Job → Apart from the pictures, every entry must be retyped exactly.

Graphic revision entries →
"""

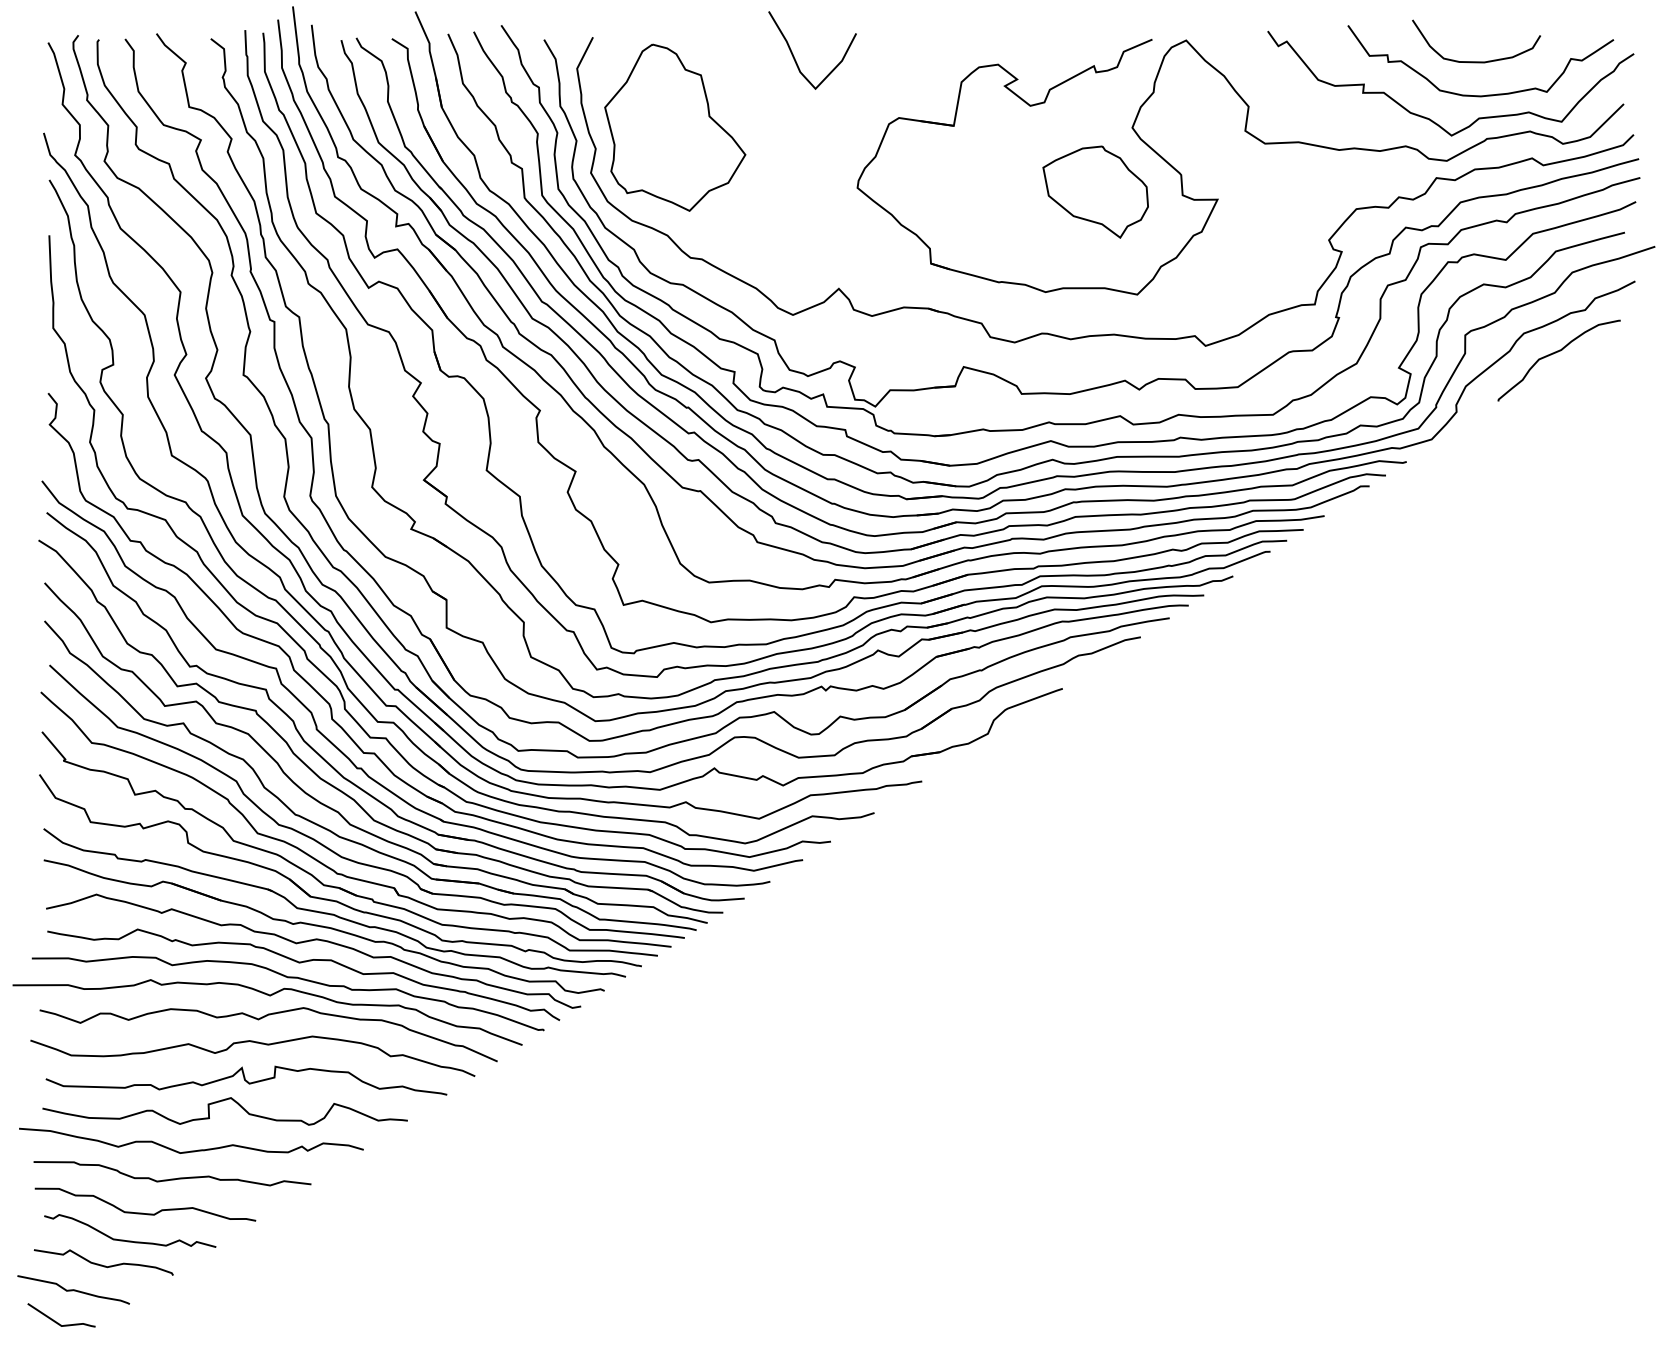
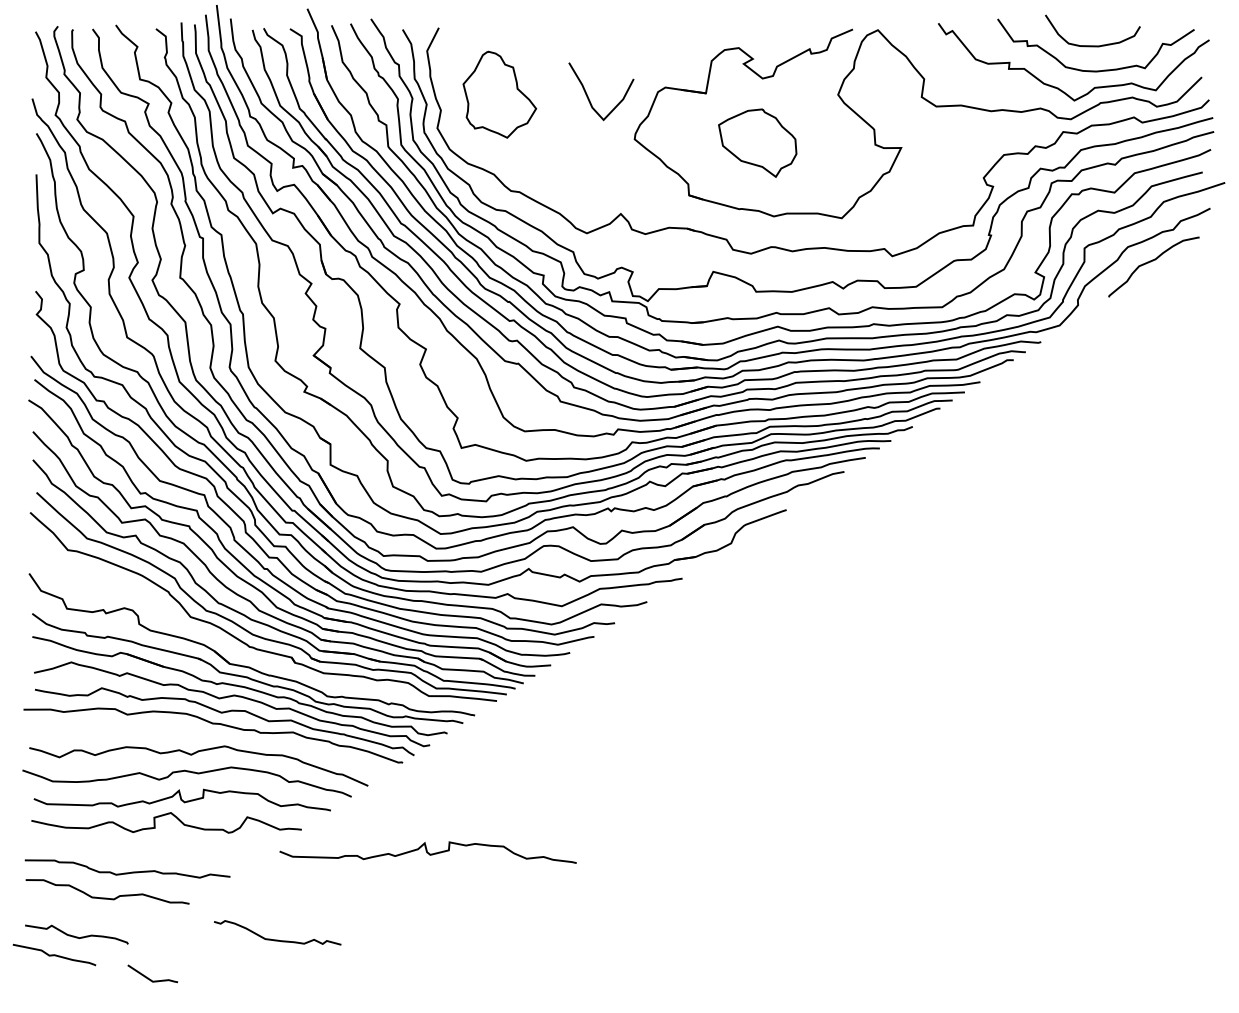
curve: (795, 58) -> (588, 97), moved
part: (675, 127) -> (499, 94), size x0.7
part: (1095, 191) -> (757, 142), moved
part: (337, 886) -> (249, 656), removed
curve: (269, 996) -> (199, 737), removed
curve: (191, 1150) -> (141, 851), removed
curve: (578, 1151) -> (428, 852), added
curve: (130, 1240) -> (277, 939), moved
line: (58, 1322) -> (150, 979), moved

"""

Reply to the exercise →
curve: (795, 58) -> (588, 97), moved
part: (675, 127) -> (499, 94), size x0.7
part: (1095, 191) -> (757, 142), moved
part: (337, 886) -> (249, 656), removed
curve: (269, 996) -> (199, 737), removed
curve: (191, 1150) -> (141, 851), removed
curve: (578, 1151) -> (428, 852), added
curve: (130, 1240) -> (277, 939), moved
line: (58, 1322) -> (150, 979), moved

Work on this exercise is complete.